2 February, 2017
Way Bigger Data Means Big Disruption — Time To Plan For The Internet Of Things
As a technological turning point, the Internet of Things ranks with the advent of the Internet itself and mobile computing. Even in its nascent form today, IoT is changing the way we interact with our physical environment and how we learn from it too. Besides bringing us Internet-enabled light bulbs and self-driving cars, the IoT will bring to the physical world the kind of behavioral modeling and analytics that have been embedded in the digital world for years. Businesses are already able to apply lessons from the data they gather from IoT-enabled sensors to their own operations, and early adopters stand to reap rewards from this data approach, using it to guide development of next-generation consumer devices and even open up entirely new market segments.
Analysts predict there will be somewhere between 20 billion and 30 billion digitally connected devices by 2020, equating to a multi-trillion-dollar economic impact. Fueling much of that growth will be data—so much, in fact, that the torrent of data generated by the IoT will make big data look like a trickle in comparison. And if that data is to be useful in unlocking potential economic impact, then it needs to be mined for patterns and insights through the appropriate analytics.
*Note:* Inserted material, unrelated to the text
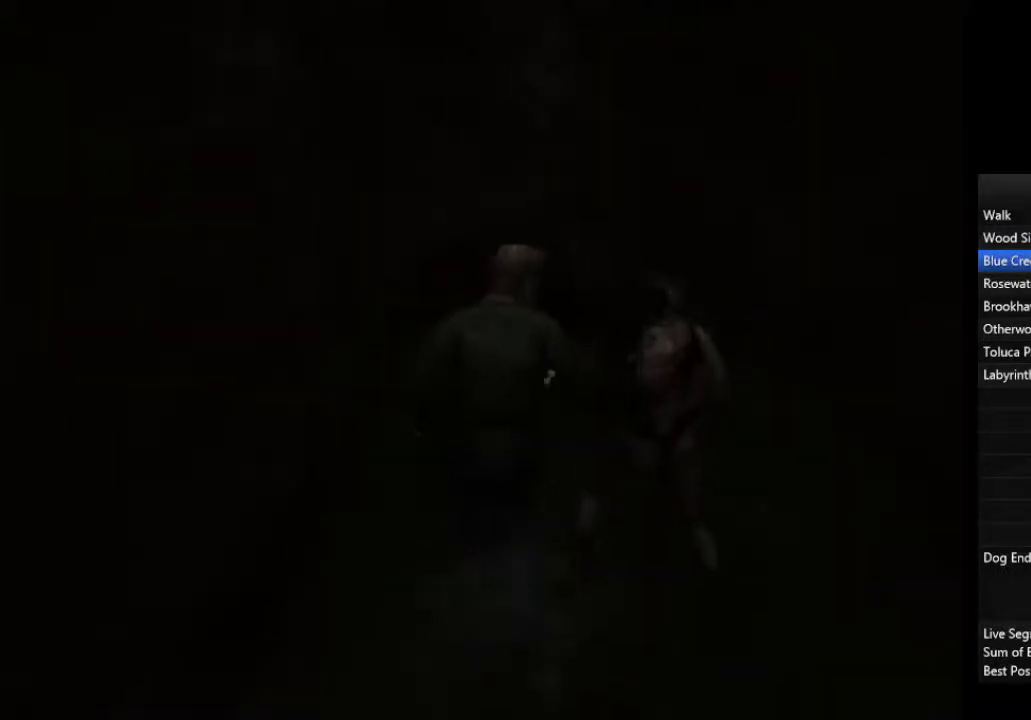
{"buttons": [], "left_stick": "up-left", "right_stick": "center", "events": [[200, "left_stick", "up-left"]]}
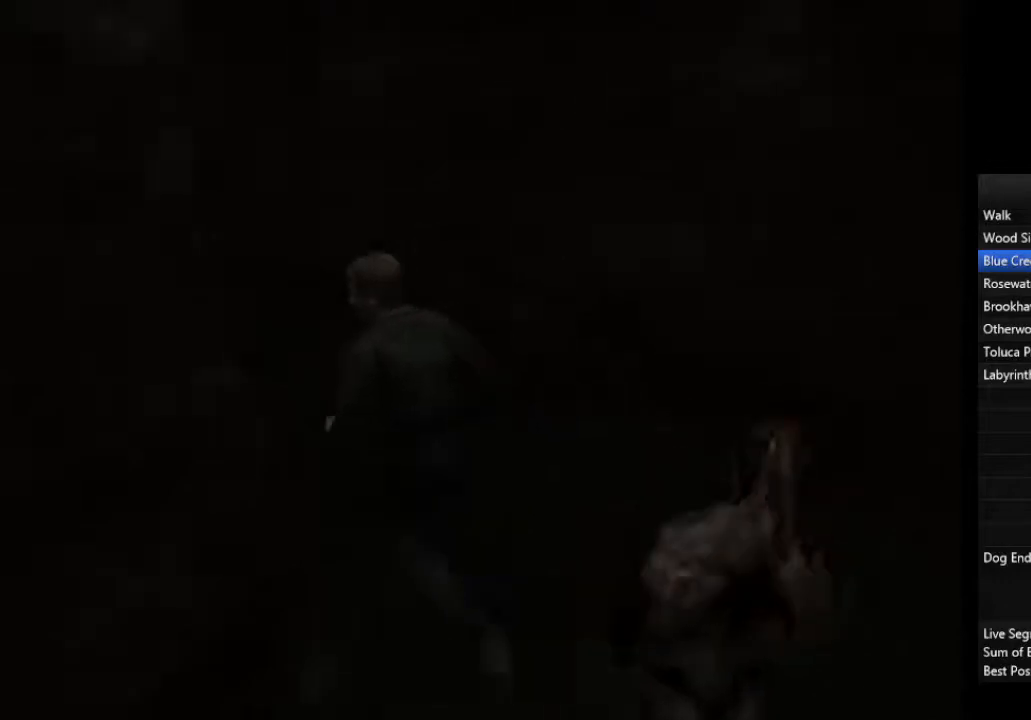
{"buttons": [], "left_stick": "up", "right_stick": "center", "events": [[233, "left_stick", "up"]]}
Fortunately, data science has matured to the point where we have the kinds of advanced analytics needed to answer the kinds of questions organizations want to ask of the data. Not just “what has happened?” but “what does this mean?” and “what should we do next?” And we can begin delegating some of that decision making to machines.
Through interviews with industry experts and analysts and examination of real-world use cases, a recent Forbes Insights report, “Harnessing the Internet of Things: How to Derive Big Business Benefits From the Connected World,” sponsored by Pitney Bowes, explores some of the potential opportunities and challenges inherent within the IoT—with a particular focus on data and analytics, the fuel the IoT runs on—as well as some recommendations for organizations considering the possible impacts on their own industries.
Bear in mind, the IoT may experience growing pains for some time yet. The Internet itself has been in widespread use (beyond academia) for around 25 years, and we’re still sorting out its implications. Regardless, businesses that are slow to plan for the IoT will quickly find themselves left behind.